EX-23 7 exh2310k2000.htm EXHIBIT 23
 

EXHIBIT 23

 

Consent of Independent Auditors

 

We consent to the incorporation by reference in

(i) Post-Effective Amendment No. 2 to the Registration Statement (Form S-8, No. 2-73803), which relates to the Phillips-Van Heusen Corporation Employee Savings and Retirement Plan,

(ii) Registration Statement (Form S-8, No. 33-50841) and Registration Statement (Form S-8, No. 33-59602), each of which relate to the Phillips- Van Heusen Corporation Associates Investment Plan for Residents of the Commonwealth of Puerto Rico,

(iii) Registration Statement (Form S-8, No. 33-59101), which relates to the Voluntary Investment Plan of Phillips-Van Heusen Corporation (Crystal Brands Division),

(iv) Post-Effective Amendment No. 4 to Registration Statement (Form S-8, No. 2-72959), Post Effective Amendment No. 6 to Registration Statement (Form S-8, No. 2-64564), and Post Effective Amendment No. 13 to Registration Statement (Form S-8, No. 2-47910), each of which relate to the 1973 Employee's Stock Option Plan of Phillips-Van Heusen Corporation,

(v) Registration Statement (Form S-8, No. 33-38698), Post-Effective Amendment No. 1 to Registration Statement (Form S-8, No. 33-24057) and Registration Statement (Form S-8, No. 33-60793), each of which relate to the Phillips-Van Heusen Corporation 1987 Stock Option Plan,

(vi) Registration Statement (Form S-8, No. 333-29765) which relates to the Phillips-Van Heusen Corporation 1997 Stock Option Plan

(vii) Registration Statement (Form S-4, No. 333-57203), which relates to the 9.5% Senior Subordinated Notes due 2008, and

(viii) Registration Statement (Form S-8, No. 333-41068) which relates to the Phillips-Van Heusen Corporation 2000 Stock Option Plan.

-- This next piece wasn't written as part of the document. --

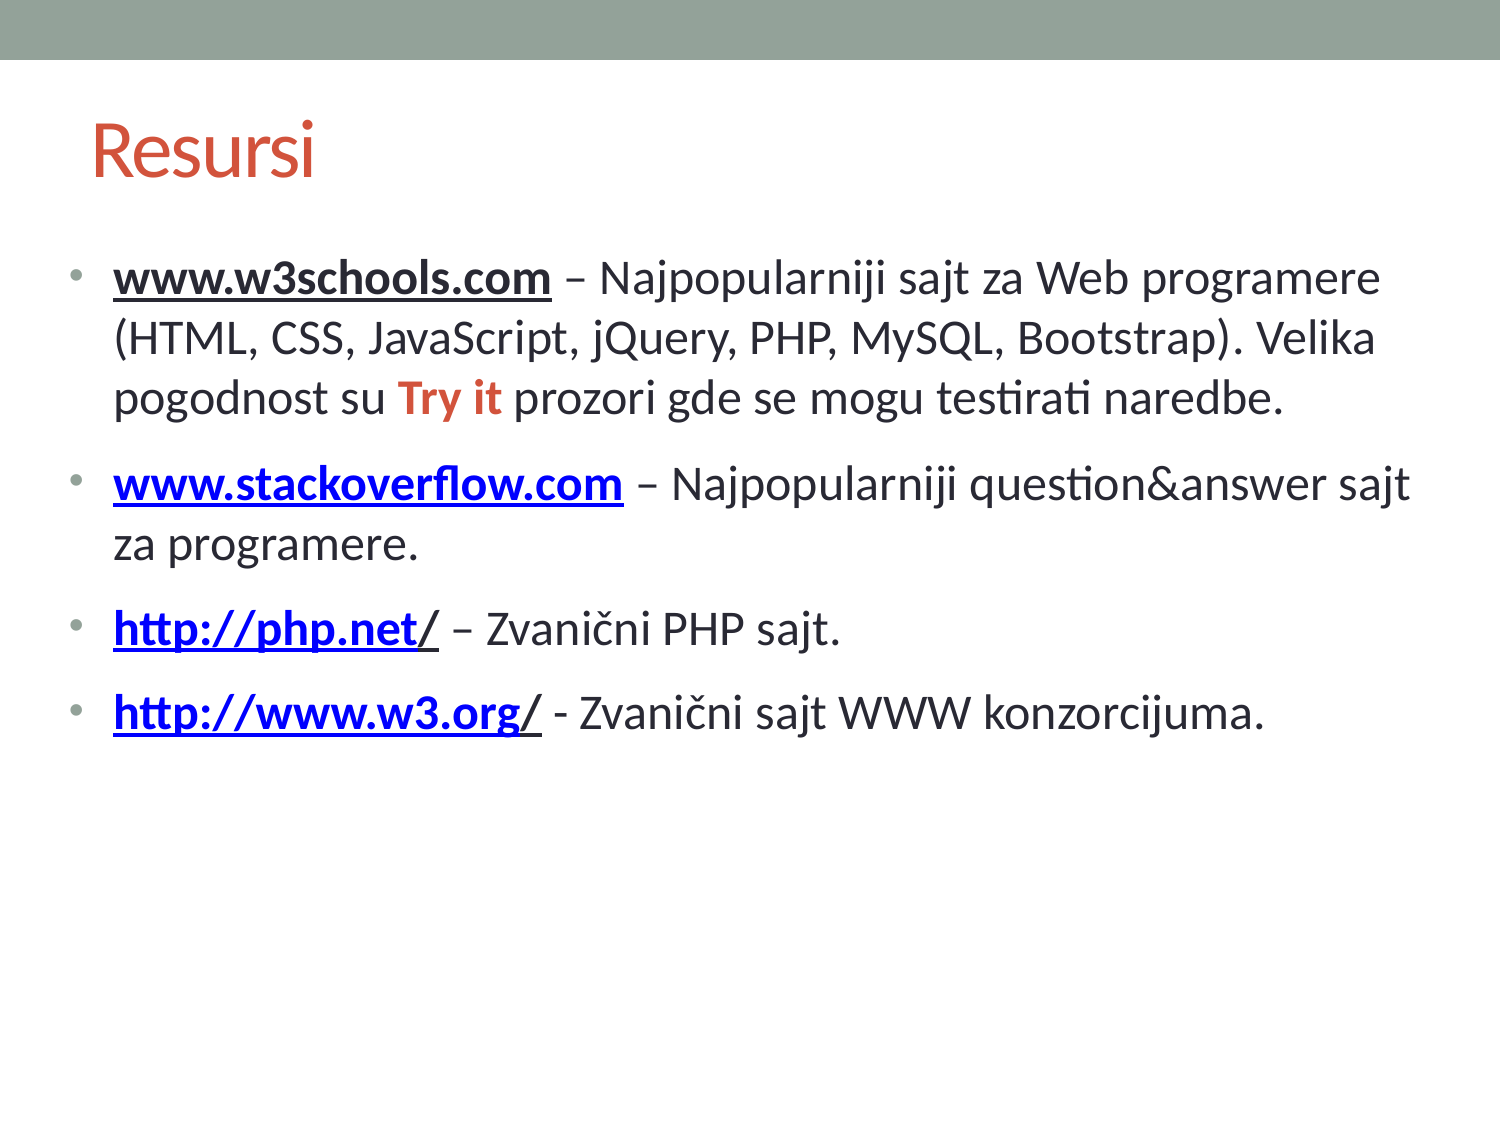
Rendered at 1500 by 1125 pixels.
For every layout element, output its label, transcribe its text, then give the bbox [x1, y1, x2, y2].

list www.w3schools.com – Najpopularniji sajt za Web programere (HTML, CSS, JavaScript, jQuery, PHP, MySQL, Bootstrap). Velika pogodnost su Try it prozori gde se mogu testirati naredbe. www.stackoverflow.com – Najpopularniji question&answer sajt za programere. http://php.net/ – Zvanični PHP sajt. http://www.w3.org/ - Zvanični sajt WWW konzorcijuma. [24, 237, 1475, 1100]
title Resursi [75, 62, 1425, 225]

of Phillips-Van Heusen Corporation and in the related Prospectuses of our report dated March 5, 2001, with respect to the consolidated financial statements and our report included in the preceding paragraph with respect to the financial statement schedule of Phillips-Van Heusen Corporation included in this Annual Report (Form 10-K) for the year ended February 4, 2001.